Segundo o magistrado, enquanto a PGFN disponibiliza canal específico para operacionalizar o encontro de contas por meio do Portal Regularize, a Receita ainda não criou sistema equivalente para os débitos sob sua administração direta.
Para o juiz, essa deficiência tecnológica não pode impedir o exercício de direito previsto na Constituição nem justificar a punição do contribuinte que utilizou o campo disponível no PER/DCOMP para submeter sua pretensão ao Fisco.
Além de suspender a multa de 150%, a decisão determinou que a Receita disponibilize canal adequado para apresentação de provas, assegure análise humana individualizada, impeça o envio de representação fiscal para fins penais contra os sócios e preserve a emissão de CPEN - Certidão Positiva com Efeitos de Negativa, bem como a não inclusão da empresa em cadastros restritivos em razão exclusiva dos débitos discutidos.
Alagoas
Na 11ª vara Federal de Santana do Ipanema/AL, a juíza Carolyne Nathaly da Silva Santos ressaltou que o contribuinte agiu de boa-fé ao utilizar o PER/DCOMP para exercer o direito previsto na Constituição, diante da ausência de regulamentação e de ferramenta específica disponibilizada pela Receita Federal.
A magistrada afirmou que a limitação tecnológica do próprio sistema obrigou o contribuinte a utilizar os campos existentes para levar sua pretensão ao conhecimento da Administração, o que não caracteriza fraude.

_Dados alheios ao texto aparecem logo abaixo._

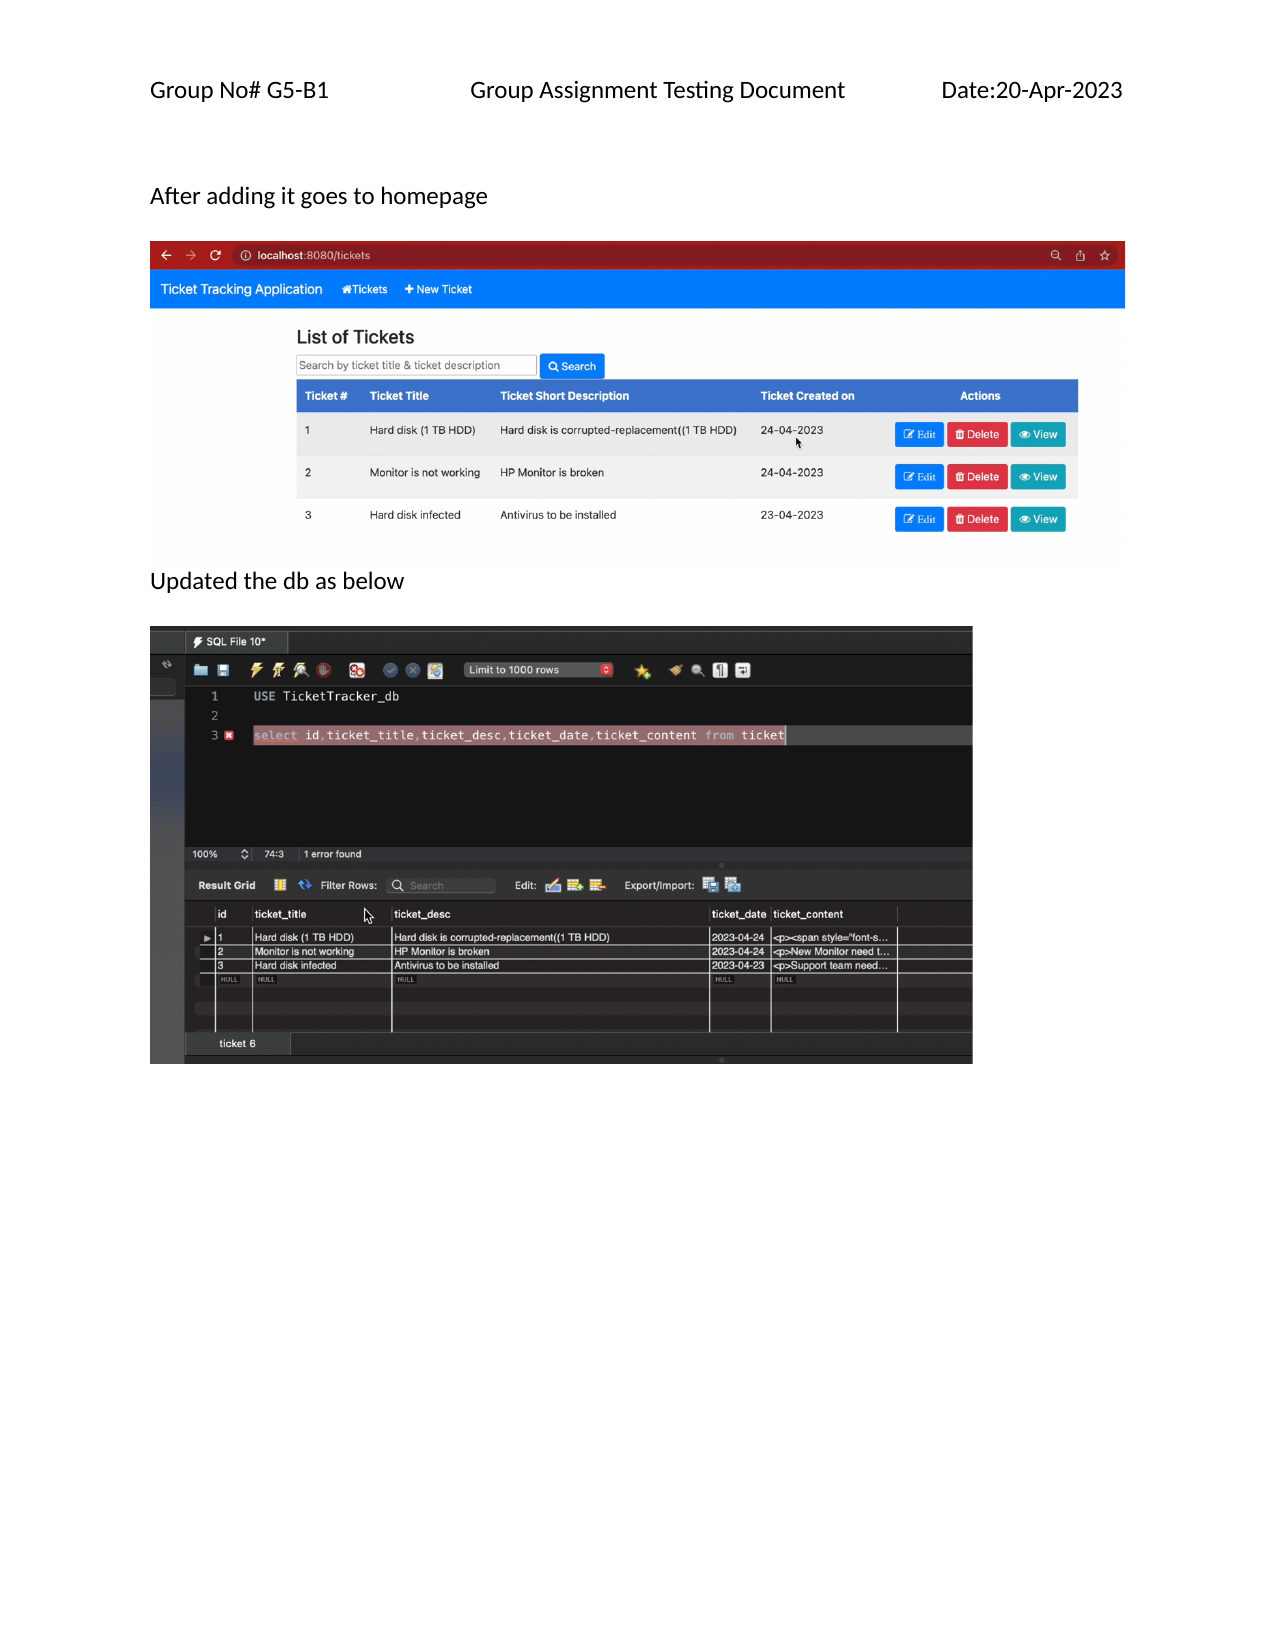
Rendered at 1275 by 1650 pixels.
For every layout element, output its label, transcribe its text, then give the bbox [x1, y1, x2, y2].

text Updated the db as below [150, 566, 1125, 596]
picture [150, 241, 1125, 566]
picture [150, 626, 973, 1064]
text After adding it goes to homepage [150, 181, 1125, 211]
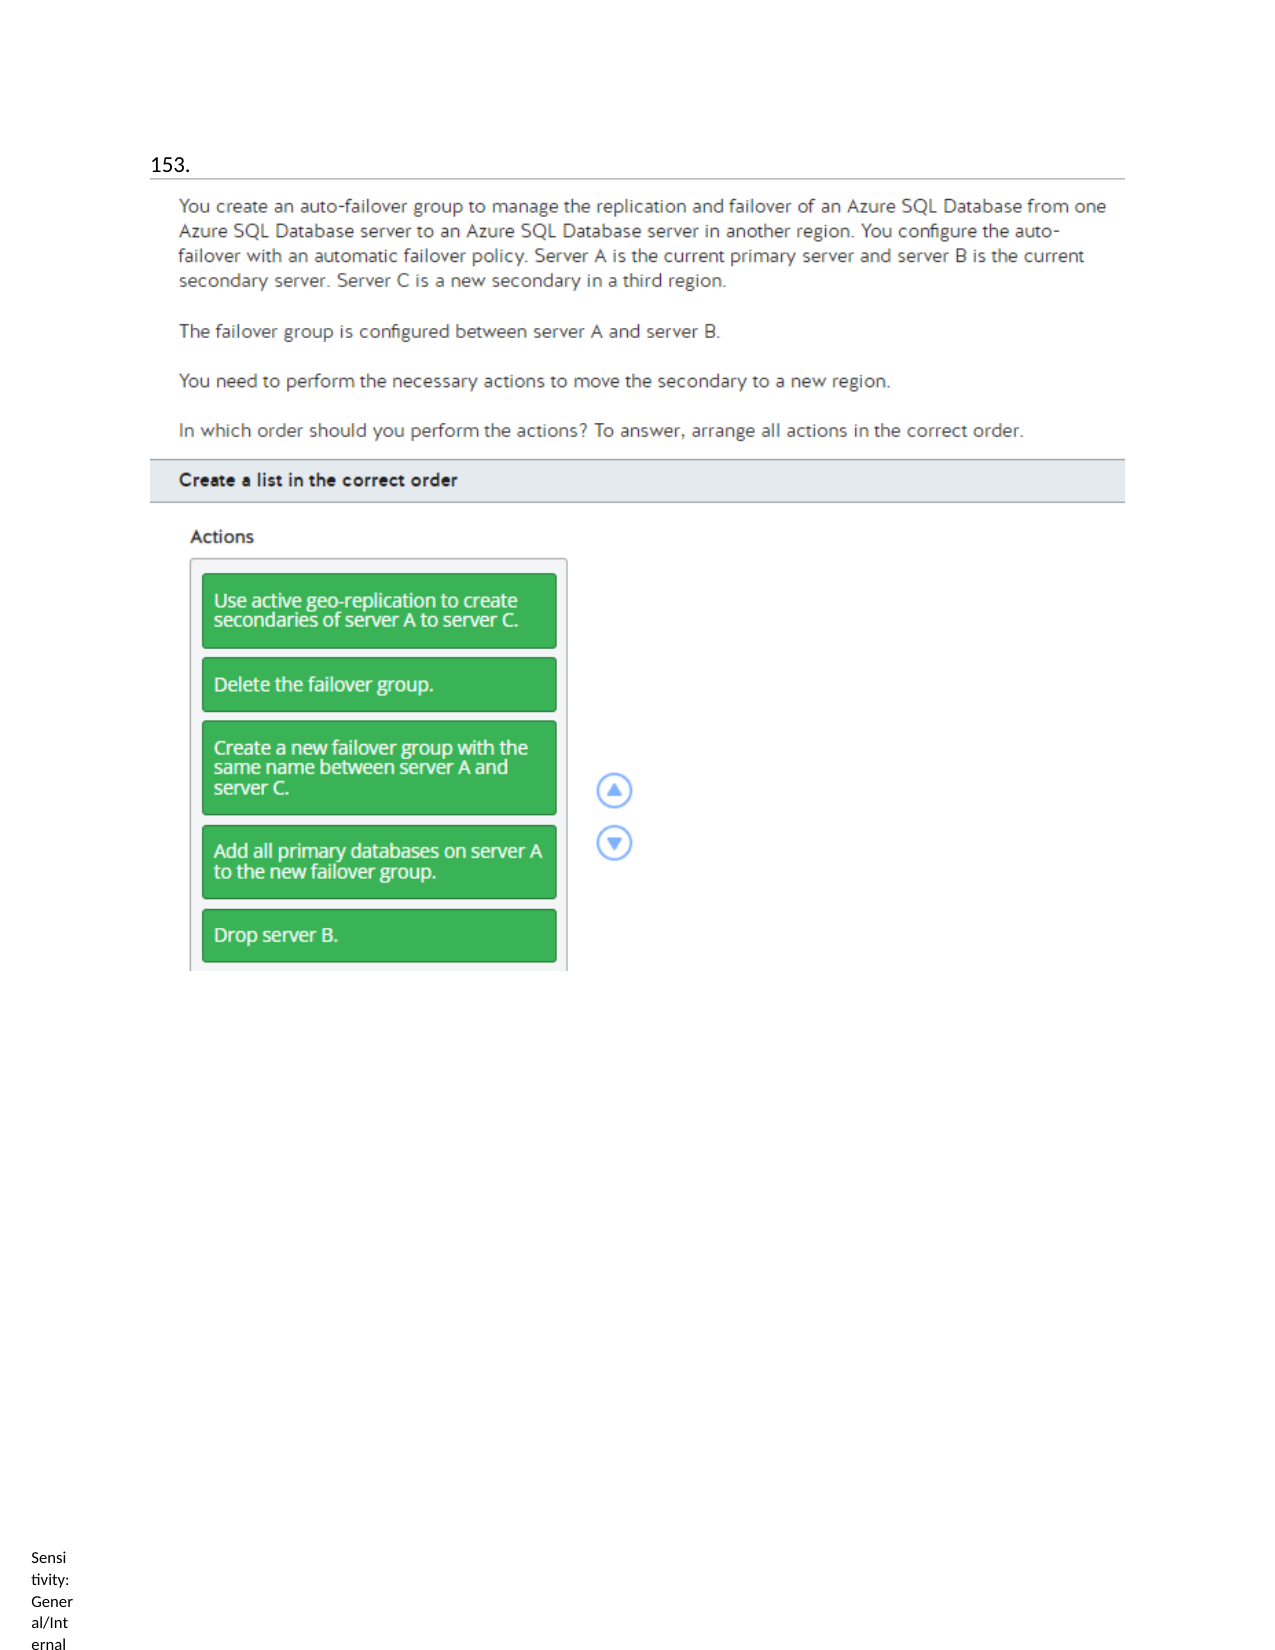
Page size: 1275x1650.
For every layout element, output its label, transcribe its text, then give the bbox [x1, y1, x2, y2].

picture [150, 178, 1125, 971]
text 153. [150, 150, 1125, 178]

A liminar suspendeu os efeitos do alerta de autorregularização, proibiu a aplicação da multa de 150%, afastou a responsabilização dos sócios e assegurou a emissão de CPEN - Certidão Positiva com Efeitos de Negativa, vedando também a inclusão da empresa em cadastros restritivos em razão dos débitos discutidos.
Paraíba
Já na 2ª vara Federal Cível da Paraíba, o juiz substituto Leonardo Henrique de Figueiredo Tavares também concluiu que a utilização do PER/DCOMP, diante da inexistência de canal específico da Receita, não pode ser presumida como fraude.
Segundo o magistrado, a multa qualificada de 150% exige demonstração de dolo ou simulação, inexistentes em análise preliminar, enquanto a responsabilização dos administradores depende das hipóteses excepcionais previstas no art. 135 do CTN.
A tutela concedida limitou-se a impedir a aplicação da multa de 150%, a responsabilização dos sócios e a adoção de medidas que inviabilizassem a emissão de certidões fiscais.
O juiz, contudo, manteve o regular processamento administrativo do pedido de compensação e indeferiu, nesta fase, o pedido de abertura compulsória de canal específico para análise dos documentos.
Convergência
Apesar das diferenças na extensão das liminares, todas as decisões caminham na mesma direção: afastam, em análise preliminar, a possibilidade de a Receita Federal presumir fraude pela utilização do PER/DCOMP para formalizar o encontro de contas previsto na EC 113/21.
Os magistrados também convergem ao entender que a aplicação automática da multa qualificada de 150% viola o entendimento firmado pelo STF no Tema 736 e que a responsabilização dos sócios não pode ocorrer sem a demonstração dos requisitos previstos no art. 135 do CTN.
Nenhuma das decisões, no entanto, reconheceu de forma definitiva o direito à compensação tributária. Em comum, elas asseguram que o mérito dos créditos seja analisado pela Administração em procedimento regular, sem que os contribuintes sejam previamente submetidos às penalidades anunciadas pela Receita Federal.
O escritório Mário Augusto Rodrigues Nunes - Sociedade Individual de Advocacia atua nas causas.